_WRITTEN REQUEST_:
Continue the page on benchmarks for the H48 optimal solver from where it stops.

_EXCERPTED TEXT_:
• • •

Add benchmark results - nissy-core - The "engine" of nissy, including the H48 optimal solver.

commit da31fbb09fec50c127bd16a99fca81bdd013c40d
parent 39e736f68c0d92b47bd124357a33c02d2bd2fdc5
Author: Sebastiano Tronto <sebastiano@tronto.net>
Date:   Thu, 19 Jun 2025 16:31:58 +0200

Add benchmark results

Diffstat:
A benchmarks/benchmarks.md  | 275 +++++++++++++++++++++++++++++++++++++++++++++++++++++++++++++++++++++++++++++++
R utils/benchmark_scrambles/scrambles-16.txt -> benchmarks/scrambles/scrambles-16.txt  | 0 
R utils/benchmark_scrambles/scrambles-17.txt -> benchmarks/scrambles/scrambles-17.txt  | 0 
R utils/benchmark_scrambles/scrambles-18.txt -> benchmarks/scrambles/scrambles-18.txt  | 0 
R utils/benchmark_scrambles/scrambles-19.txt -> benchmarks/scrambles/scrambles-19.txt  | 0 
R utils/benchmark_scrambles/scrambles-20.txt -> benchmarks/scrambles/scrambles-20.txt  | 0 
A benchmarks/scrambles/superflip.txt  | 1 +

7 files changed, 276 insertions(+), 0 deletions(-)
diff --git a/benchmarks/benchmarks.md b/benchmarks/benchmarks.md
@@ -0,0 +1,275 @@
+# Benchmarks for the H48 optimal solver and comparison with vcube
+
+This page contains some benchmarks for some of the possible
+configurations of the H48 optimal solver. For comparison we also
+include similar measurements for Andrew Skalski's impressive optimal
+solver [vcube](https://github.com/Voltara/vcube), which has been taken
+as a benchmark reference throughout the development of H48. The two
+solvers differ both in method (although they both use an A* search)
+and implementation.
+
+Similar benchmarks can be found:
+
+* In Chen Shuang's
+  [dedicated github page](https://github.com/cs0x7f/cube_solver_test/wiki),
+  which includes many more solvers. At the time of writing, the version
+  of H48 used for these benchmarks is a rather old one. Note that
+  cube48opt is a re-implementation of the H48 solver by Chen Shuang.
+* In Enrico Tenuti's [thesis](https://github.com/enricotenuti/h48thesis),
+  also using an old implementation of H48, but including more data and
+  nice plots.
+
+## Setting
+
+*All movecounts are in Half Turn Metric*
+
+For the benchmarks we used some sets of random positions that can be found
+in `benchmarks/scrambles`. We divide them by optimal solution length,
+because the time to solve a scramble grows exponentially on the number of
+moves, so mixing up positions with long and short solutions is going to
+make the shorter solution almost irrelevant. Even within the same solution
+length the time to solve a random position can vary significantly,
+so we have used sets of 25 scrambles and taken the average of those,
+except for the [Superflip](https://en.wikipedia.org/wiki/Superflip),
+which is a single scramble.

• • •

Stored items:

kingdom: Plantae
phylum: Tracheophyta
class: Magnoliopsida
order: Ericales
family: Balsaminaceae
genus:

• • •

_SOLVED EXERCISE_:
+
+For short solutions, the very low numbers we get with the largest solver
+may be particularly inaccurate, because writing the solution (together
+with some log messages) to standard output may take a significant portion
+of the time, depending on the terminal emulator used and other factors.
+
+We ran two different tests: finding a single optimal solution and finding
+*all* optimal solution. Both problems involve an exhaustive search at
+depth `n-1`, but the second also involves and exhaustive search at depth
+`n`. Comparisons with vcube are only done in the first case, because
+vcube's current configuration does not allow for finding multiple
+solutions, as far as I am aware.
+
+Since the size of the pruning table used by the solver is of utmost
+importance, we include two statistics: time per cube and time per cube
+*adjusted by table size*.  The adjustment we took simply consists in
+multiplying the time per cube by the size of the table. Empirically
+this leads to more even results across the board, as the speed of the
+solvers of the same family seems to scale linearly with the size of the
+pruning table.
+
+All benchmark tests were done on the following configuration:
+
+* CPU: AMD Ryzen 7 7700 (8 cores, 16 virtual threads)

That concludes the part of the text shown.